Jump to content
Dogomania

Kiedy kąpać szczeniaka


Kora-

Recommended Posts

[quote name='Nelek']psa powinno się kompać tydzień przed wystawą.
Jeśli się kąpie dzień przed, sierść może być zbytnio napuszona.[/quote]
Co Ty opowiadasz :roll: pudel jest kąpany przed wystawą, i jest czysty na wystawie. A tydzień :razz: to jest pies brudny. A to wystawa piękności .

Link to comment
Share on other sites

Czy istnieja jakieś odstepstwa od terminu pierwszej kąpieli?
Bounty ma dopiero 2 mies, ale strasznie sie brudzi. Gdyby jeszcze brudzil sie w kurzu i blotku na dzialce to ok.
Ale on w nocy (gdy spimy) po zrobieniu kupy kladzie sie w nią i idzie dalej spać (gdyby robil ta kupe co noc o danej godzinie to ok budzik wstajemy i sprzatamy, ale niestety te godziny bywaja rozne), w ciagu dnia kladzie sie do swojej tolaty (recznik i cerata). Kupe to wilgotnym recznikiem "sciagamy" ale co zrobić z "zapachem" psiej toalety na psie (i co z lekko zoltawa sierscia)?
Upilnowanie go żeby sie tam nie kladl nie przejdzie bo wystarczy chwila nieuwagi a pies znowu tam lezy, przeniesienie toalety tez odpada bo i tak w to miejsce sie zalatwi. :(

Link to comment
Share on other sites

[quote name='anuleq']Czy istnieja jakieś odstepstwa od terminu pierwszej kąpieli?
Bounty ma dopiero 2 mies, ale strasznie sie brudzi. Gdyby jeszcze brudzil sie w kurzu i blotku na dzialce to ok.

▶ _Udostępniony materiał_
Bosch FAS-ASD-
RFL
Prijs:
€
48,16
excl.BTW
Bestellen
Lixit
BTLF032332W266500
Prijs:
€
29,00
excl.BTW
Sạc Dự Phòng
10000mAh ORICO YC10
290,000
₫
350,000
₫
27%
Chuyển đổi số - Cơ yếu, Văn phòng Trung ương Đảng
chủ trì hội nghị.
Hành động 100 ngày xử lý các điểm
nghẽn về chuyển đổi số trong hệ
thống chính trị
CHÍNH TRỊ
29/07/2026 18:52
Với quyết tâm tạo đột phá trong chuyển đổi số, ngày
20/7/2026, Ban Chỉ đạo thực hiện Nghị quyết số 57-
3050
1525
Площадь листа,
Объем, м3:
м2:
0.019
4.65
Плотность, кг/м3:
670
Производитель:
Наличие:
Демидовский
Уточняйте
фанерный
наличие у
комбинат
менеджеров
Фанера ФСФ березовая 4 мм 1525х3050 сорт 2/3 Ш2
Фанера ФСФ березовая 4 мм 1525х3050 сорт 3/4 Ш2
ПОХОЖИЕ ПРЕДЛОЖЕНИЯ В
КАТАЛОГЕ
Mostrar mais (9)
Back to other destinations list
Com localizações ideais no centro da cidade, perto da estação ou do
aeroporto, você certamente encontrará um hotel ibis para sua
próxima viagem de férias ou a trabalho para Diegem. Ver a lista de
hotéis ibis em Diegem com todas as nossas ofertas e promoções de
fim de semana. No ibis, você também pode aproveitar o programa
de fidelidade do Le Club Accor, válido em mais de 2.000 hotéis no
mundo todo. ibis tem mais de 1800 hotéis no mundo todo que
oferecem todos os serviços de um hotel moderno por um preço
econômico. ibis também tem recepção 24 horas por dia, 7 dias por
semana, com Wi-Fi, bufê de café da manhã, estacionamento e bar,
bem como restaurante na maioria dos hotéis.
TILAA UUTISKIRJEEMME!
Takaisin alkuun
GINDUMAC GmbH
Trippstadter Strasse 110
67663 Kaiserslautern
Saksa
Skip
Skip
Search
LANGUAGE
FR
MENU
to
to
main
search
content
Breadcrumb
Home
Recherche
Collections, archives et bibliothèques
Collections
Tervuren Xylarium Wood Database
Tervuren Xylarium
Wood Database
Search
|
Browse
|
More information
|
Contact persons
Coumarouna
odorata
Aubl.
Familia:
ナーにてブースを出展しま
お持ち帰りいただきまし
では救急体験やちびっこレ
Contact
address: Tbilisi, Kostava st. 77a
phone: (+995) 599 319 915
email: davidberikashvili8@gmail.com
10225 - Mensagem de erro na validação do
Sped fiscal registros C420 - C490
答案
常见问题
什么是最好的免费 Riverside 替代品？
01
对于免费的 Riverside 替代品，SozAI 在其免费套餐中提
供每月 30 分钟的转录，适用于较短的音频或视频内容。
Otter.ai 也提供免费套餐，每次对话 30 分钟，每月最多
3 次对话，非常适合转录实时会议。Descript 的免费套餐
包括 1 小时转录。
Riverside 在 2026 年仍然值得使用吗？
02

▶ _Zadanie do wykonania_
Przepisz słowo w słowo część wpisu o kąpaniu szczeniaka: zacznij od miejsca ze słowami „[quote name='Nelek']psa powinno”, a zakończ na słowach „wystawa piękności .”.

▶ _Odpowiedź na zadanie_
[quote name='Nelek']psa powinno się kompać tydzień przed wystawą.
Jeśli się kąpie dzień przed, sierść może być zbytnio napuszona.[/quote]
Co Ty opowiadasz :roll: pudel jest kąpany przed wystawą, i jest czysty na wystawie. A tydzień :razz: to jest pies brudny. A to wystawa piękności .